RET is a tyrosine kinase receptor activated by GDNF, NTN, ART and PSPN through GFRa1,2, 3 and 4 respectively. Activation of the receptor elicits intracellular pathways such us Ras/MAPK and PI3K/AKT leading to differentiation and proliferation. Our group has previously shown that RET is expressed specifically in the somatotroph cell population within the pituitary gland, both in rats and in humans. We have also shown that, in absence of its ligand GDNF, RET induces activation of caspase 3 PKCd/JNK/c/EBPa and CREB, causing apoptosis in cell cultures. Cell death is dependent on Pit-1 and p53 induction. This findings confirm previous hypothesis and strongly indicate that RET acts as a dependence receptor. Now we provide evidence that the same biological and biochemical mechanisms work in vivo.
For doing so, we have used a model of lactotroph hyperplasia induced by estrogen administration in rat. Hyperplasic pituitary glands were infected with purified high-titer retroviruses encoding RET or the corresponding empty virus as control. Viral delivery was achieved by estereotaxia, injecting the retrovirus directly into the pituitary of living anesthetized rats. Following treatment and infection rats were sacrificed and pituitary weights recorded. As expected, estrogen treatment induced a marked increase in pituitary size. Interestingly, viral-mediated RET expression caused a significant reduction compared to mock-infected pituitaries (26.6+/− 1.8 mg vs 18.0+/− 1.0 mg), restoring pituitary weight to values similar to pituitaries not treated with estrogens.

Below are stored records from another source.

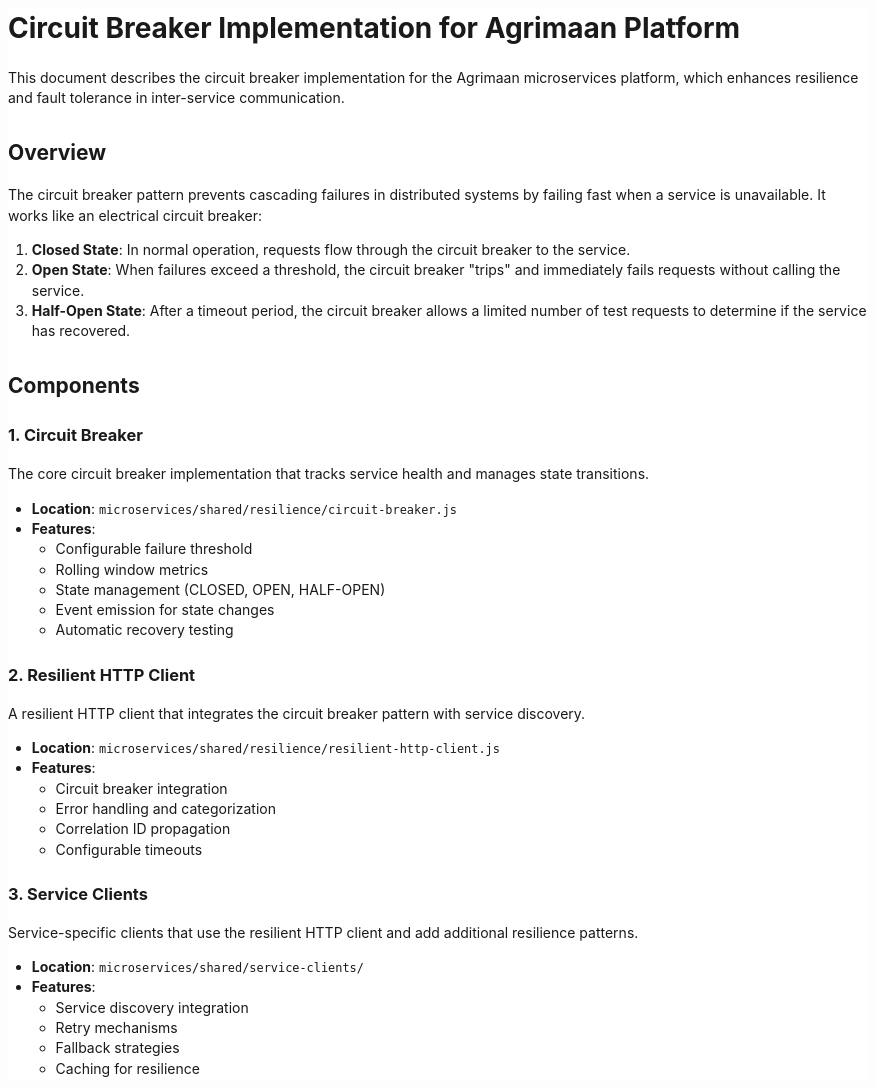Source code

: # Circuit Breaker Implementation for Agrimaan Platform

This document describes the circuit breaker implementation for the Agrimaan microservices platform, which enhances resilience and fault tolerance in inter-service communication.

## Overview

The circuit breaker pattern prevents cascading failures in distributed systems by failing fast when a service is unavailable. It works like an electrical circuit breaker:

1. **Closed State**: In normal operation, requests flow through the circuit breaker to the service.
2. **Open State**: When failures exceed a threshold, the circuit breaker "trips" and immediately fails requests without calling the service.
3. **Half-Open State**: After a timeout period, the circuit breaker allows a limited number of test requests to determine if the service has recovered.

## Components

### 1. Circuit Breaker

The core circuit breaker implementation that tracks service health and manages state transitions.

- **Location**: `microservices/shared/resilience/circuit-breaker.js`
- **Features**:
  - Configurable failure threshold
  - Rolling window metrics
  - State management (CLOSED, OPEN, HALF-OPEN)
  - Event emission for state changes
  - Automatic recovery testing

### 2. Resilient HTTP Client

A resilient HTTP client that integrates the circuit breaker pattern with service discovery.

- **Location**: `microservices/shared/resilience/resilient-http-client.js`
- **Features**:
  - Circuit breaker integration
  - Error handling and categorization
  - Correlation ID propagation
  - Configurable timeouts

### 3. Service Clients

Service-specific clients that use the resilient HTTP client and add additional resilience patterns.

- **Location**: `microservices/shared/service-clients/`
- **Features**:
  - Service discovery integration
  - Retry mechanisms
  - Fallback strategies
  - Caching for resilience
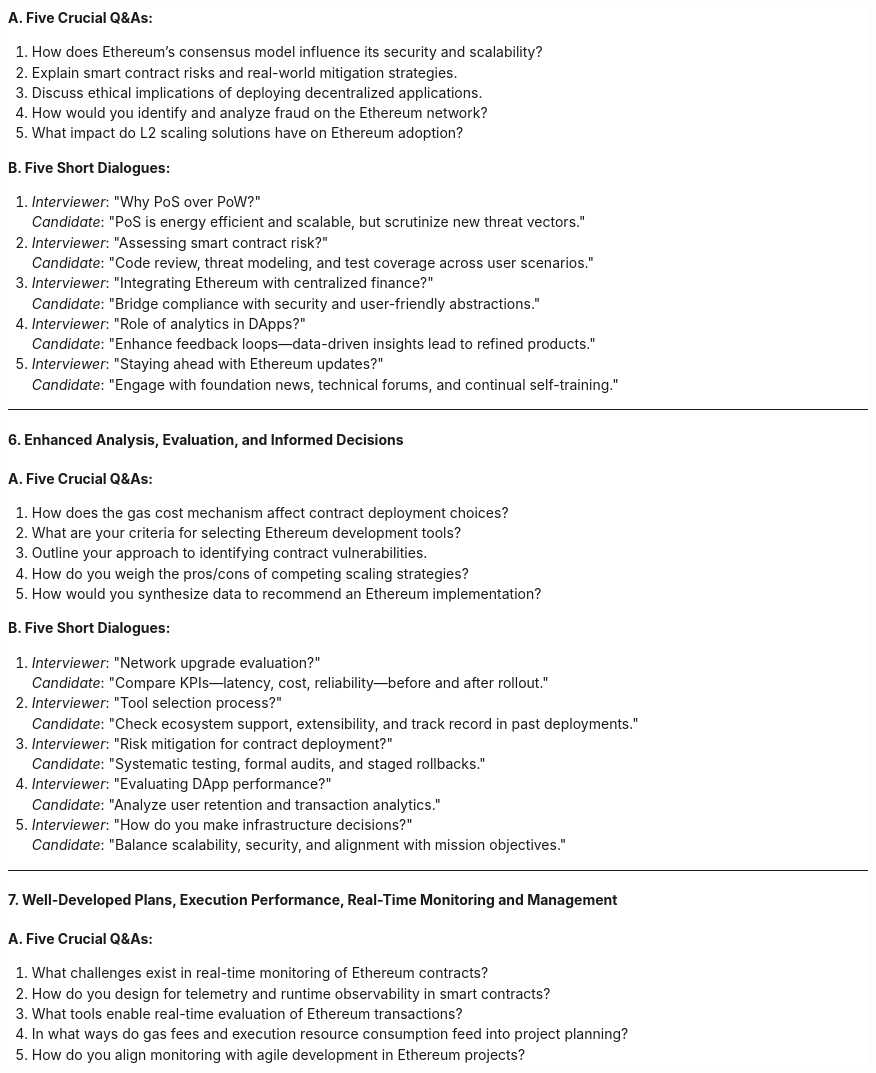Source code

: **A. Five Crucial Q&As:**
1. How does Ethereum’s consensus model influence its security and scalability?
2. Explain smart contract risks and real-world mitigation strategies.
3. Discuss ethical implications of deploying decentralized applications.
4. How would you identify and analyze fraud on the Ethereum network?
5. What impact do L2 scaling solutions have on Ethereum adoption?

**B. Five Short Dialogues:**
1. *Interviewer*: "Why PoS over PoW?"  
   *Candidate*: "PoS is energy efficient and scalable, but scrutinize new threat vectors."
2. *Interviewer*: "Assessing smart contract risk?"  
   *Candidate*: "Code review, threat modeling, and test coverage across user scenarios."
3. *Interviewer*: "Integrating Ethereum with centralized finance?"  
   *Candidate*: "Bridge compliance with security and user-friendly abstractions."
4. *Interviewer*: "Role of analytics in DApps?"  
   *Candidate*: "Enhance feedback loops—data-driven insights lead to refined products."
5. *Interviewer*: "Staying ahead with Ethereum updates?"  
   *Candidate*: "Engage with foundation news, technical forums, and continual self-training."

---

#### 6. Enhanced Analysis, Evaluation, and Informed Decisions

**A. Five Crucial Q&As:**
1. How does the gas cost mechanism affect contract deployment choices?
2. What are your criteria for selecting Ethereum development tools?
3. Outline your approach to identifying contract vulnerabilities.
4. How do you weigh the pros/cons of competing scaling strategies?
5. How would you synthesize data to recommend an Ethereum implementation?

**B. Five Short Dialogues:**
1. *Interviewer*: "Network upgrade evaluation?"  
   *Candidate*: "Compare KPIs—latency, cost, reliability—before and after rollout."
2. *Interviewer*: "Tool selection process?"  
   *Candidate*: "Check ecosystem support, extensibility, and track record in past deployments."
3. *Interviewer*: "Risk mitigation for contract deployment?"  
   *Candidate*: "Systematic testing, formal audits, and staged rollbacks."
4. *Interviewer*: "Evaluating DApp performance?"  
   *Candidate*: "Analyze user retention and transaction analytics."
5. *Interviewer*: "How do you make infrastructure decisions?"  
   *Candidate*: "Balance scalability, security, and alignment with mission objectives."

---

#### 7. Well-Developed Plans, Execution Performance, Real-Time Monitoring and Management

**A. Five Crucial Q&As:**
1. What challenges exist in real-time monitoring of Ethereum contracts?
2. How do you design for telemetry and runtime observability in smart contracts?
3. What tools enable real-time evaluation of Ethereum transactions?
4. In what ways do gas fees and execution resource consumption feed into project planning?
5. How do you align monitoring with agile development in Ethereum projects?
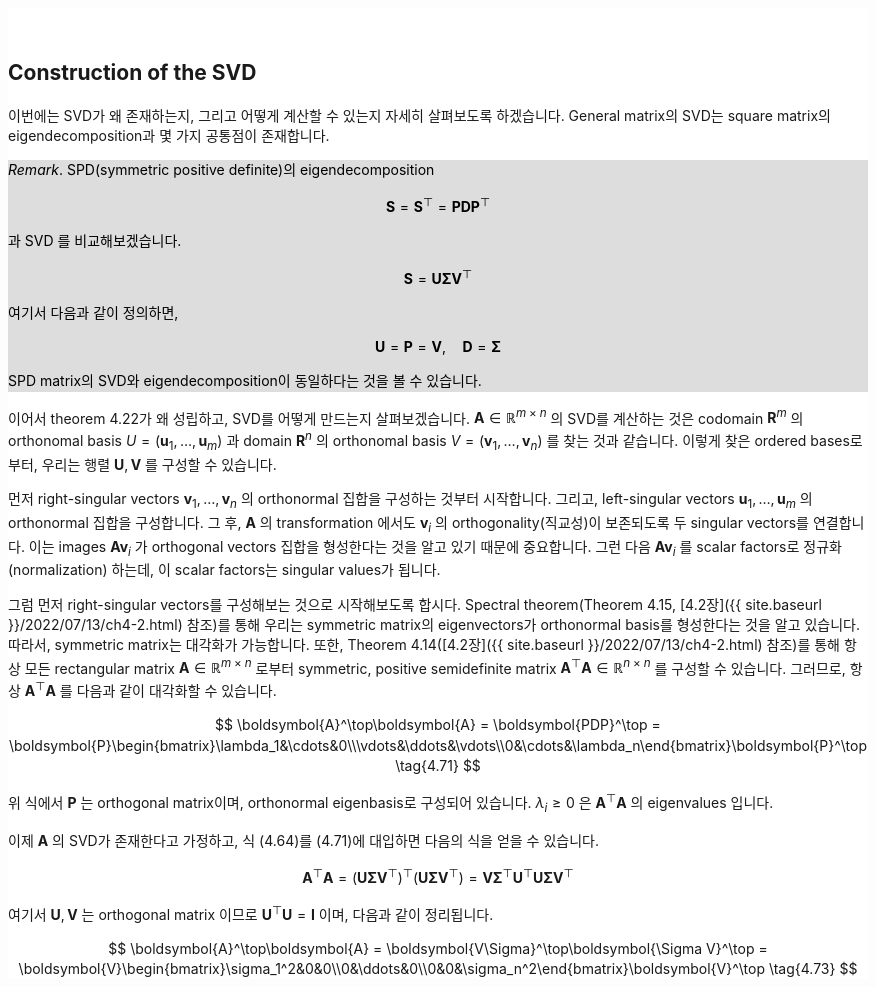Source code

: <br>

## Construction of the SVD

이번에는 SVD가 왜 존재하는지, 그리고 어떻게 계산할 수 있는지 자세히 살펴보도록 하겠습니다. General matrix의 SVD는 square matrix의 eigendecomposition과 몇 가지 공통점이 존재합니다.

<div style="background-color: #DDDDDD; color: #000000">
<i>Remark</i>. SPD(symmetric positive definite)의 eigendecomposition

$$ \boldsymbol{S} = \boldsymbol{S}^\top = \boldsymbol{PDP}^\top \tag{4.68} $$

과 SVD 를 비교해보겠습니다.

$$ \boldsymbol{S} = \boldsymbol{U\Sigma V}^\top \tag{4.69} $$

여기서 다음과 같이 정의하면,

$$ \boldsymbol{U} = \boldsymbol{P} = \boldsymbol{V}, \quad \boldsymbol{D} = \boldsymbol{\Sigma} \tag{4.70} $$

SPD matrix의 SVD와 eigendecomposition이 동일하다는 것을 볼 수 있습니다.
</div>

이어서 theorem 4.22가 왜 성립하고, SVD를 어떻게 만드는지 살펴보겠습니다. $\boldsymbol{A}\in\mathbb{R}^{m\times n}$ 의 SVD를 계산하는 것은 codomain $\boldsymbol{R}^m$ 의 orthonomal basis $U = (\boldsymbol{u}_1, \dotsc, \boldsymbol{u}_m)$ 과 domain $\boldsymbol{R}^n$ 의 orthonomal basis $V = (\boldsymbol{v}_1,\dotsc,\boldsymbol{v}_n)$ 를 찾는 것과 같습니다. 이렇게 찾은 ordered bases로부터, 우리는 행렬 $\boldsymbol{U}, \boldsymbol{V}$ 를 구성할 수 있습니다.

먼저 right-singular vectors $\boldsymbol{v}_1,\dotsc,\boldsymbol{v}_n$ 의 orthonormal 집합을 구성하는 것부터 시작합니다. 그리고, left-singular vectors $\boldsymbol{u}_1,\dotsc,\boldsymbol{u}_m$ 의 orthonormal 집합을 구성합니다. 그 후, $\boldsymbol{A}$ 의 transformation 에서도 $\boldsymbol{v}_i$ 의 orthogonality(직교성)이 보존되도록 두 singular vectors를 연결합니다. 이는 images $\boldsymbol{Av}_i$ 가 orthogonal vectors 집합을 형성한다는 것을 알고 있기 때문에 중요합니다. 그런 다음 $\boldsymbol{Av}_i$ 를 scalar factors로 정규화(normalization) 하는데, 이 scalar factors는 singular values가 됩니다.

그럼 먼저 right-singular vectors를 구성해보는 것으로 시작해보도록 합시다. Spectral theorem(Theorem 4.15, [4.2장]({{ site.baseurl }}/2022/07/13/ch4-2.html) 참조)를 통해 우리는 symmetric matrix의 eigenvectors가 orthonormal basis를 형성한다는 것을 알고 있습니다. 따라서, symmetric matrix는 대각화가 가능합니다. 또한, Theorem 4.14([4.2장]({{ site.baseurl }}/2022/07/13/ch4-2.html) 참조)를 통해 항상 모든 rectangular matrix $\boldsymbol{A}\in\mathbb{R}^{m\times n}$ 로부터 symmetric, positive semidefinite matrix $\boldsymbol{A}^\top\boldsymbol{A} \in \mathbb{R}^{n\times n}$ 를 구성할 수 있습니다. 그러므로, 항상 $\boldsymbol{A}^\top\boldsymbol{A}$ 를 다음과 같이 대각화할 수 있습니다.

$$ \boldsymbol{A}^\top\boldsymbol{A} = \boldsymbol{PDP}^\top = \boldsymbol{P}\begin{bmatrix}\lambda_1&\cdots&0\\\vdots&\ddots&\vdots\\0&\cdots&\lambda_n\end{bmatrix}\boldsymbol{P}^\top \tag{4.71} $$

위 식에서 $\boldsymbol{P}$ 는 orthogonal matrix이며, orthonormal eigenbasis로 구성되어 있습니다. $\lambda_i \geq 0$ 은 $\boldsymbol{A}^\top\boldsymbol{A}$ 의 eigenvalues 입니다.

이제 $\boldsymbol{A}$ 의 SVD가 존재한다고 가정하고, 식 (4.64)를 (4.71)에 대입하면 다음의 식을 얻을 수 있습니다.

$$ \boldsymbol{A}^\top\boldsymbol{A} = (\boldsymbol{U\Sigma V}^\top)^\top(\boldsymbol{U\Sigma V}^\top) = \boldsymbol{V\Sigma}^\top\boldsymbol{U}^\top\boldsymbol{U\Sigma V}^\top \tag{4.72} $$

여기서 $\boldsymbol{U},\boldsymbol{V}$ 는 orthogonal matrix 이므로 $\boldsymbol{U}^\top\boldsymbol{U} = \boldsymbol{I}$ 이며, 다음과 같이 정리됩니다.

$$ \boldsymbol{A}^\top\boldsymbol{A} = \boldsymbol{V\Sigma}^\top\boldsymbol{\Sigma V}^\top = \boldsymbol{V}\begin{bmatrix}\sigma_1^2&0&0\\0&\ddots&0\\0&0&\sigma_n^2\end{bmatrix}\boldsymbol{V}^\top \tag{4.73} $$
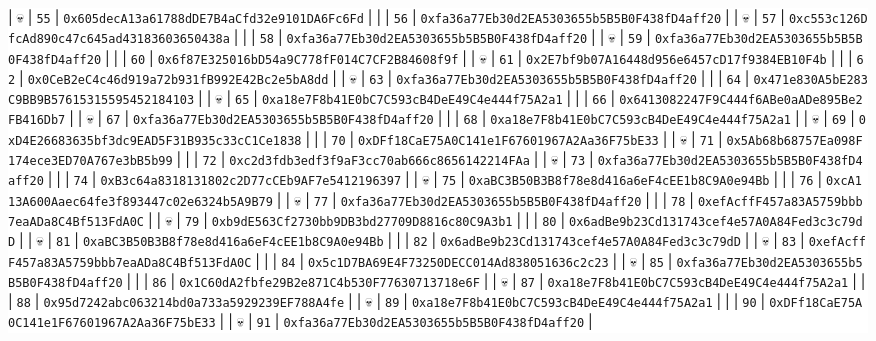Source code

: | 💀 | `55` | `0x605decA13a61788dDE7B4aCfd32e9101DA6Fc6Fd` |
|  | `56` | `0xfa36a77Eb30d2EA5303655b5B5B0F438fD4aff20` |
| 💀 | `57` | `0xc553c126DfcAd890c47c645ad43183603650438a` |
|  | `58` | `0xfa36a77Eb30d2EA5303655b5B5B0F438fD4aff20` |
| 💀 | `59` | `0xfa36a77Eb30d2EA5303655b5B5B0F438fD4aff20` |
|  | `60` | `0x6f87E325016bD54a9C778fF014C7CF2B84608f9f` |
| 💀 | `61` | `0x2E7bf9b07A16448d956e6457cD17f9384EB10F4b` |
|  | `62` | `0x0CeB2eC4c46d919a72b931fB992E42Bc2e5bA8dd` |
| 💀 | `63` | `0xfa36a77Eb30d2EA5303655b5B5B0F438fD4aff20` |
|  | `64` | `0x471e830A5bE283C9BB9B57615315595452184103` |
| 💀 | `65` | `0xa18e7F8b41E0bC7C593cB4DeE49C4e444f75A2a1` |
|  | `66` | `0x6413082247F9C444f6ABe0aADe895Be2FB416Db7` |
| 💀 | `67` | `0xfa36a77Eb30d2EA5303655b5B5B0F438fD4aff20` |
|  | `68` | `0xa18e7F8b41E0bC7C593cB4DeE49C4e444f75A2a1` |
| 💀 | `69` | `0xD4E26683635bf3dc9EAD5F31B935c33cC1Ce1838` |
|  | `70` | `0xDFf18CaE75A0C141e1F67601967A2Aa36F75bE33` |
| 💀 | `71` | `0x5Ab68b68757Ea098F174ece3ED70A767e3bB5b99` |
|  | `72` | `0xc2d3fdb3edf3f9aF3cc70ab666c8656142214FAa` |
| 💀 | `73` | `0xfa36a77Eb30d2EA5303655b5B5B0F438fD4aff20` |
|  | `74` | `0xB3c64a8318131802c2D77cCEb9AF7e5412196397` |
| 💀 | `75` | `0xaBC3B50B3B8f78e8d416a6eF4cEE1b8C9A0e94Bb` |
|  | `76` | `0xcA113A600Aaec64fe3f893447c02e6324b5A9B79` |
| 💀 | `77` | `0xfa36a77Eb30d2EA5303655b5B5B0F438fD4aff20` |
|  | `78` | `0xefAcffF457a83A5759bbb7eaADa8C4Bf513FdA0C` |
| 💀 | `79` | `0xb9dE563Cf2730bb9DB3bd27709D8816c80C9A3b1` |
|  | `80` | `0x6adBe9b23Cd131743cef4e57A0A84Fed3c3c79dD` |
| 💀 | `81` | `0xaBC3B50B3B8f78e8d416a6eF4cEE1b8C9A0e94Bb` |
|  | `82` | `0x6adBe9b23Cd131743cef4e57A0A84Fed3c3c79dD` |
| 💀 | `83` | `0xefAcffF457a83A5759bbb7eaADa8C4Bf513FdA0C` |
|  | `84` | `0x5c1D7BA69E4F73250DECC014Ad838051636c2c23` |
| 💀 | `85` | `0xfa36a77Eb30d2EA5303655b5B5B0F438fD4aff20` |
|  | `86` | `0x1C60dA2fbfe29B2e871C4b530F77630713718e6F` |
| 💀 | `87` | `0xa18e7F8b41E0bC7C593cB4DeE49C4e444f75A2a1` |
|  | `88` | `0x95d7242abc063214bd0a733a5929239EF788A4fe` |
| 💀 | `89` | `0xa18e7F8b41E0bC7C593cB4DeE49C4e444f75A2a1` |
|  | `90` | `0xDFf18CaE75A0C141e1F67601967A2Aa36F75bE33` |
| 💀 | `91` | `0xfa36a77Eb30d2EA5303655b5B5B0F438fD4aff20` |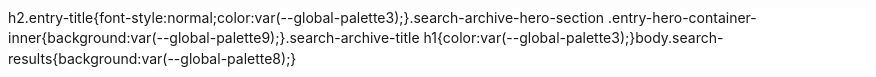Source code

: h2.entry-title{font-style:normal;color:var(--global-palette3);}.search-archive-hero-section .entry-hero-container-inner{background:var(--global-palette9);}.search-archive-title h1{color:var(--global-palette3);}body.search-results{background:var(--global-palette8);}
</style>
<link rel='stylesheet' id='kadence-header-css'  href='https://moonwithme.com/wp-content/themes/kadence/assets/css/header.min.css?ver=1.0.20' media='all' />
<link rel='stylesheet' id='kadence-content-css'  href='https://moonwithme.com/wp-content/themes/kadence/assets/css/content.min.css?ver=1.0.20' media='all' />
<link rel='stylesheet' id='kadence-footer-css'  href='https://moonwithme.com/wp-content/themes/kadence/assets/css/footer.min.css?ver=1.0.20' media='all' />
<link rel='stylesheet' id='google-fonts-1-css'  href='https://fonts.googleapis.com/css?family=Roboto%3A100%2C100italic%2C200%2C200italic%2C300%2C300italic%2C400%2C400italic%2C500%2C500italic%2C600%2C600italic%2C700%2C700italic%2C800%2C800italic%2C900%2C900italic%7CRoboto+Slab%3A100%2C100italic%2C200%2C200italic%2C300%2C300italic%2C400%2C400italic%2C500%2C500italic%2C600%2C600italic%2C700%2C700italic%2C800%2C800italic%2C900%2C900italic&#038;display=auto&#038;ver=5.8' media='all' />
<link rel='stylesheet' id='elementor-icons-shared-0-css'  href='https://moonwithme.com/wp-content/plugins/elementor/assets/lib/font-awesome/css/fontawesome.min.css?ver=5.15.1' media='all' />
<link rel='stylesheet' id='elementor-icons-fa-solid-css'  href='https://moonwithme.com/wp-content/plugins/elementor/assets/lib/font-awesome/css/solid.min.css?ver=5.15.1' media='all' />
<link rel='stylesheet' id='elementor-icons-fa-brands-css'  href='https://moonwithme.com/wp-content/plugins/elementor/assets/lib/font-awesome/css/brands.min.css?ver=5.15.1' media='all' />
<link rel='stylesheet' id='jetpack_css-css'  href='https://moonwithme.com/wp-content/plugins/jetpack/css/jetpack.css?ver=9.9' media='all' />
<link rel="https://api.w.org/" href="https://moonwithme.com/wp-json/" /><link rel="alternate" type="application/json" href="https://moonwithme.com/wp-json/wp/v2/pages/8" /><link rel="EditURI" type="application/rsd+xml" title="RSD" href="https://moonwithme.com/xmlrpc.php?rsd" />
<link rel="wlwmanifest" type="application/wlwmanifest+xml" href="https://moonwithme.com/wp-includes/wlwmanifest.xml" /> 
<meta name="generator" content="WordPress 5.8" />
<link rel='shortlink' href='https://moonwithme.com/' />
<link rel="alternate" type="application/json+oembed" href="https://moonwithme.com/wp-json/oembed/1.0/embed?url=https%3A%2F%2Fmoonwithme.com%2F" />
<link rel="alternate" type="text/xml+oembed" href="https://moonwithme.com/wp-json/oembed/1.0/embed?url=https%3A%2F%2Fmoonwithme.com%2F&#038;format=xml" />
<style type='text/css'>img#wpstats{display:none}</style>
		<style>.recentcomments a{display:inline !important;padding:0 !important;margin:0 !important;}</style><!-- Global site tag (gtag.js) - Google Analytics -->
<script async src="https://www.googletagmanager.com/gtag/js?id=G-FCWRC4ZLX1"></script>
<script>
  window.dataLayer = window.dataLayer || [];
  function gtag(){dataLayer.push(arguments);}
  gtag('js', new Date());

  gtag('config', 'G-FCWRC4ZLX1');
</script>


<script type="text/javascript" >
   (function(m,e,t,r,i,k,a){m[i]=m[i]||function(){(m[i].a=m[i].a||[]).push(arguments)};
   m[i].l=1*new Date();k=e.createElement(t),a=e.getElementsByTagName(t)[0],k.async=1,k.src=r,a.parentNode.insertBefore(k,a)})
   (window, document, "script", "https://mc.yandex.ru/metrika/tag.js", "ym");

We were able to detect RET expression in lactotrophs, suggesting that ectopic expression of the dependence receptor caused lactotroph cell death and hyperplasia reversal. Moreover, we show activation of the caspase 3-PKCd-JNK-c/EBPa-CREB apoptotic pathway, indicating that the same molecular events are elicited by RET in cell culture models and in vivo.